The next threat to our elections
Monday 19 March 2018
SOCIAL media expert Alex Connock, visiting professor at the University of Salford Business School and ex Managing Director of Endemol Shine North, says we need to be aware of the threat that hyper-targeted video poses to our democracy.
In the next elections, voter manipulation may be nothing like 2016. Which is not good
If you need to know just how bad fake news got, try Robinson Meyer’s piece in this month’s The Atlantic, or the original Science magazine research article. Amongst other depressing findings, it says that the worst offenders in propagating fake news on Twitter 2006-2016 weren’t even the bots at all – it was everyday people. That meant that even fake negative stories about Trump in 2016 went more viral than true, positive ones about him. (And he still won.)
Well don’t panic – all that can’t happen again. With an FBI investigation and a UK parliamentary committee, now everyone’s on red alert for viral fake news stories.
Just one thing – next time the problem could be completely different.
Last time round the clever parties employed cutting edge digital marketing – and next time, the tech will be next-generation too. Like every other consumer product, retail politics has tracked the real-time, lightning-fast global $2.7 trillion e-commerce business, and from there the innovations are coming. That means the opposite of mass fake news distribution next time. It means hyper-targeted one-on-one manipulation.
The retail political offers will be individualised to you. There will be partisan political video stories direct to your inbox, ultra-personalised by real-time artificial intelligence editing. You will see videos of politicians talking that are so well faked as to be indistinguishable from the real. And ‘bad actors’ (for which, read bete noire du jour, like Russia, the alt left/right etc) could test democracy like never before.
Visit an e-commerce website and your cookies and social browsing tell it you already spent time a month ago looking at a particular brand. So this time, it will just play you the video to pitch a specific product. If previously you responded well to female interlocutors, or a certain storytelling style, or mute videos, the system could now target those particular edits of films to you too.

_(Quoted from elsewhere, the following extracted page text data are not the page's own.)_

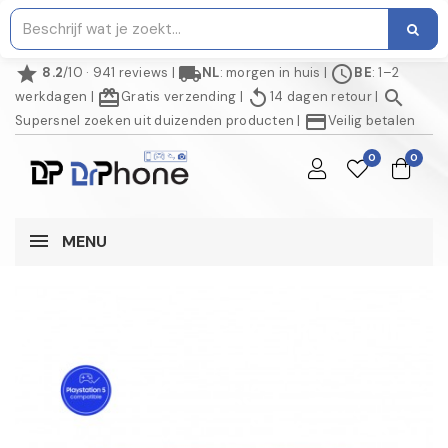
star
local_shipping
schedule
8.2
/10 · 941 reviews
|
NL
: morgen in huis
|
BE
: 1–2
redeem
replay
search
werkdagen
|
Gratis verzending
|
14 dagen retour
|
credit_card
Supersnel zoeken uit duizenden producten
|
Veilig betalen
0
0
MENU
NIET OP VOORRAAD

In politics, it will be the same. As AI in e-commerce marketing grows, you will get shown a unique political video edit according to your sex, class, postcode, even your taste in online supermarkets. Videos won’t be monitored by news-watchers, because they will constantly mutate. Factors like view time, response, engagement will show the video makers, or their AI, what bits to edit out, and what to edit in. Gone will be the days of a single political broadcast. Think more about 100 different variants, or even 100,000, each subtly changed for an individual viewer. The same party could even send videos simultaneously to thousands of people with diametrically opposite political offers.
So policing the new wave of retail political video won’t be a question of watching the platforms and top-trending videos. It will be about seeing into direct video messages in individual inboxes, and unique videos playing on individual social feeds.
It gets worse.
Algorithms are being devised to quickly create a moving, lifelike avatar of anyone from a still image. At the University of Washington (here’s the story) researchers made ex-President Obama's mouth match a completely made-up script. They did it so well that they overcame the so-called ‘uncanny valley’ problem, where “synthesised human likenesses appeared to be almost real,” but “creepy and off-putting.” Now that they’ve cracked it, fake video could be created with an MP apparently admitting on tape to accepting a bribe, or Emmanuel Macron backing a market-sensitive Brexit deal, or Kim Jong Un saying he’s launched a missile.
That means in the next social media election, we won’t just be seeing bad actors and bots posting static mimes or short fake news videos with subtitles like we did in 2016. We could see Instagram, Facebook and YouTube feeds populated with highly realistic ersatz news videos with real people talking – but which happen to be fake. And automated bots will be sending out individually targeted versions of those fake videos.
Real time unreal
Not only that. Because the technology will be working in real time – it will allow bad actors to voice political video using other people’s facial features live, too. It won’t be enough to ask the larger platforms to take fake news down over a period of days. The content will have already gone out as a fake live stream.
A recent LA Times article looked at how hard it is to spot fake video. Watching for blood flow in the face can sometimes determine whether footage is real. Slight imperfections on a pixel level can also reveal whether a clip is genuine - though even that can be outwitted. The US Defense Advanced Research Projects Agency, DARPA, met in Menlo Park California to look at so-called Deep Fakes and try to catch them out. The consensus was bleak. They just couldn’t do it.
It’s a technology worth putting in the next Black Mirror – or a fake version of the show.